About Mastercard inc. (MA)
Mastercard only focuses on processing payments, and is the most accepted card world wide. With over 200 countries and territories it even leaves Visa behind. The company doesn’t issue their own cards, which means you can only get a Mastercard creditcard via a bank. With this they are reducing credit risk, which is generally taken up by the bank.
Both companies are innovative and will change the way we live by providing opportunities and improving the current processes. Like faster payments, contactess payments and safer constructions.They also both have a big focus on consumer and travelers by giving back in the form of perks and quality customer service.
In order to properly compare the companies, we made a list of the key ratio’s we found most important to look at. As a reference we used the market industries average.
MA here has the lower dividend yield with 0.8%, compared to the 1.8% yield of AXP. The dividend pay out ratio is almost equal with 21.4% (MA) vs. 20.4% (AXP), so no big difference there. But if you look at the dividend growth rate, MA makes more than up to it. The growth rate of AMX is a fair share of 12.2% (1 year) with an average of 8.8% over the past 5 years. While MA has staggering 45.5% 1 year growth and an average of 60% over the past 5 years.

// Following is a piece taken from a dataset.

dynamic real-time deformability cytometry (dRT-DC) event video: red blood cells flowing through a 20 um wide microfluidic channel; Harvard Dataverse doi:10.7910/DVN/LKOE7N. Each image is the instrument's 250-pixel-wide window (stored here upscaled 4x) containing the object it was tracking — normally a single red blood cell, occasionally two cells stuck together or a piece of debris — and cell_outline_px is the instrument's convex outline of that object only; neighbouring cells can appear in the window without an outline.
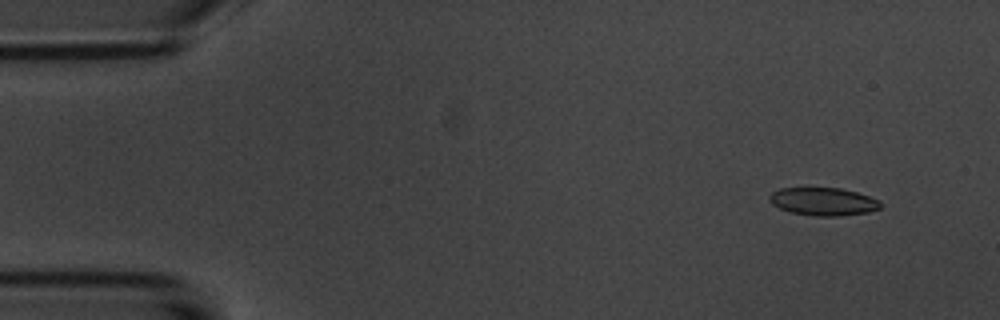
{"species": "common noctule bat (a hibernating species)", "species_latin": "Nyctalus noctula", "temperature_condition": "room temperature", "stored_images_in_passage": 3, "camera_frame_rate_fps": 3000, "um_per_image_px": 0.085, "animal": {"sex": "male", "body_mass_g": 20.1, "forearm_length_mm": 53.5}, "frame": {"image": 1, "passage_image": 1, "time_ms": 0.0, "image_size_px": [1000, 320], "cell_outline_px": [[880, 208], [868, 212], [840, 216], [816, 216], [788, 212], [772, 204], [768, 200], [768, 196], [772, 192], [780, 188], [840, 188], [856, 192], [880, 200]], "centroid_in_image_um": [69.94, 17.13], "position_along_channel_um": 15.1, "area_um2": 18.09}}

Because we are focusing on growth over yield, you can say that MA is the winner on this subject.
2. Key financials
The P/E ratio of MA is a rather high 28, while AXP looks a bit more attractive with a 11.5 P/E ratio. Only based on this you could guess which is the better pick. But because we want to see the context behind the valuation, we also look at the earnings per share (EPS), return on equity (ROE), the 5-year compound annual growth rate (CAGR) and the interest coverage rate (=debt ratio determined by how easily a company can pay interest on outstanding debt)
Earnings per share (EPS) – MA: 3.4 vs. AXP: 5.7
Return on equity (ROE) – MA: 62.2 vs. AXP: 25.7
revenue CAGR – MA: 11.8 vs. AXP: 3.5
Interest coverage ratio – MA: 82.3 vs. AXP: 5.9
It will come as no surprise that we have chosen Mastercard over American Express. Recently we added 22 shares of MA to our portfolio with a worth of €2131.80. Against a dividend pay out of $0.19 per share, it will give us a yearly dividend income of $16,70 0r €15 (pre-tax). Which seems low, but imagine the growth rate of over 40%. If the 2017 hike will the same we will be looking at $23.3 or €21 a year. On the long term it will give us huge upward potential by only means of dividend, let alone the capital appreciation.